Task to carry out: Copy out every line of the records in which "thống" can be found.

Given data START

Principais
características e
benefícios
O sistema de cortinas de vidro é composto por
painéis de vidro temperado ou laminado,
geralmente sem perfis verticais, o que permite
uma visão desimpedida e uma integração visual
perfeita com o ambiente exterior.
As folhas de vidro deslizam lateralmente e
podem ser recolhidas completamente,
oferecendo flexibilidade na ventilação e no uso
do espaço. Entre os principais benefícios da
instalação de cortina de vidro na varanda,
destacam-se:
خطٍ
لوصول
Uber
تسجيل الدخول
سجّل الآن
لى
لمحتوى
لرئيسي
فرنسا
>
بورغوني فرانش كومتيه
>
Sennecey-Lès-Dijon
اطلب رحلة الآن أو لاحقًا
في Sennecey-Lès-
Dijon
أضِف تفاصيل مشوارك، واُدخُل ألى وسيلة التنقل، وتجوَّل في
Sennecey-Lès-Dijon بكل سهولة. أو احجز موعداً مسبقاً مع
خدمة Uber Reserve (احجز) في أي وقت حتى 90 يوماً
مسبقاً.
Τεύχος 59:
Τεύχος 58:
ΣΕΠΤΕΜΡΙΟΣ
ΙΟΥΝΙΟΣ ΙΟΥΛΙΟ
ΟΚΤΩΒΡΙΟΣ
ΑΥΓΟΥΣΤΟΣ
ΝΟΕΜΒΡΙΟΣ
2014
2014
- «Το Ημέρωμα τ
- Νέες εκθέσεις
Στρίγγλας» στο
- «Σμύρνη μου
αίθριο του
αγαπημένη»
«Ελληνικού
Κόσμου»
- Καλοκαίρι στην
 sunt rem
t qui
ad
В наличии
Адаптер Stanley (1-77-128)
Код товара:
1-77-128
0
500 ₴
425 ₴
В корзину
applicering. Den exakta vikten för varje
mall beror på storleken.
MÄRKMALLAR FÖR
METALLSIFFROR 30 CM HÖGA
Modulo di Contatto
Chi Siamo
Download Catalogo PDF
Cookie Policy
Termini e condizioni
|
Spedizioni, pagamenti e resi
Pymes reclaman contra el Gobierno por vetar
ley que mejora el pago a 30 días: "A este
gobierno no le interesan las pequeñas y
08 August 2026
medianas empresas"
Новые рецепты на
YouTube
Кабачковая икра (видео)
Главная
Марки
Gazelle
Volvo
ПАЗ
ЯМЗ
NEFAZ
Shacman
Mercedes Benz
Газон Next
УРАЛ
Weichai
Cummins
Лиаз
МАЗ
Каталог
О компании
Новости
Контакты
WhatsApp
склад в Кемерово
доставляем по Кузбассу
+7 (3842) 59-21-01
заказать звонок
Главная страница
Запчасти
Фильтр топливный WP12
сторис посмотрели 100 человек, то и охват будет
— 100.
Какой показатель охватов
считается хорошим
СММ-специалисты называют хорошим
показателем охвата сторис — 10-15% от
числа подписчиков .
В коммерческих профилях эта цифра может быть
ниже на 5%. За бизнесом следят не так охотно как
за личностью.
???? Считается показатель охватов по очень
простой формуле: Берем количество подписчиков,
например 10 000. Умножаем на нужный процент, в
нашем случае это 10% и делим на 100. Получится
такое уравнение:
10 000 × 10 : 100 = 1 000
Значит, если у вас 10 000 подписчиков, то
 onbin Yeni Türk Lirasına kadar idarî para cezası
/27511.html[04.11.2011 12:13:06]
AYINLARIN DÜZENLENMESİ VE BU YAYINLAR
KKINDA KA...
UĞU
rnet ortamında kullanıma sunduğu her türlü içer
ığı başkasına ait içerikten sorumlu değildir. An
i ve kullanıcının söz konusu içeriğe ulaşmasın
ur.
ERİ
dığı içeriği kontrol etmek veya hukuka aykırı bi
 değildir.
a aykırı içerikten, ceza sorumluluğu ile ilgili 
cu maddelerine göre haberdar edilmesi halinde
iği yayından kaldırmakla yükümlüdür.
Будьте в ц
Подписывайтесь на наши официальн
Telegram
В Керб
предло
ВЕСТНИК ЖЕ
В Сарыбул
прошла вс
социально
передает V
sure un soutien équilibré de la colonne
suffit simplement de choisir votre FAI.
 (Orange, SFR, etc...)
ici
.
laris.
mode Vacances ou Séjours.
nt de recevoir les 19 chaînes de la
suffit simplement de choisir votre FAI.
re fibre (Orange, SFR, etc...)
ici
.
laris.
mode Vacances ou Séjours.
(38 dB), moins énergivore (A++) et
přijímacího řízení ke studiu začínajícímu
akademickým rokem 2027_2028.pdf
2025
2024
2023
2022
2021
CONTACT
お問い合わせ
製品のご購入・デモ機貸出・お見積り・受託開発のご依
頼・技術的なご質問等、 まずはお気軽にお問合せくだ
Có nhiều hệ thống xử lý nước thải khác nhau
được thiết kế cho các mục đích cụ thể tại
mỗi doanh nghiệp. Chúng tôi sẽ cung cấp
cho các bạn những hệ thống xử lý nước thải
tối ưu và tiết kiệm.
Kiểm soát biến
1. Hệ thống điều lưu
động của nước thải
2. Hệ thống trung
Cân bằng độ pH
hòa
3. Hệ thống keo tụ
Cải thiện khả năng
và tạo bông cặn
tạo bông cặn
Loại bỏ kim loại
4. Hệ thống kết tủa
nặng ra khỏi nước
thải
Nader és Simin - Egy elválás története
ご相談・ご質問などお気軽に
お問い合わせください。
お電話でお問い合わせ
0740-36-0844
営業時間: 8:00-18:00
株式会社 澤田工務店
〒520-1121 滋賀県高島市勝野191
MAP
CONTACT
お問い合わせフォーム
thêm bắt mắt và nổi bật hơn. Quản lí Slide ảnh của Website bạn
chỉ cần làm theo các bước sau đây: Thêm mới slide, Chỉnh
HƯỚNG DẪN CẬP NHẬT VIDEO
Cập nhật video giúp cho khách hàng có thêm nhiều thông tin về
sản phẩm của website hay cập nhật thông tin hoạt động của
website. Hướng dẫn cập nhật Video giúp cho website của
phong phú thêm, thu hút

Given data END

Response:
Có nhiều hệ thống xử lý nước thải khác nhau
cho các bạn những hệ thống xử lý nước thải
1. Hệ thống điều lưu
2. Hệ thống trung
3. Hệ thống keo tụ
4. Hệ thống kết tủa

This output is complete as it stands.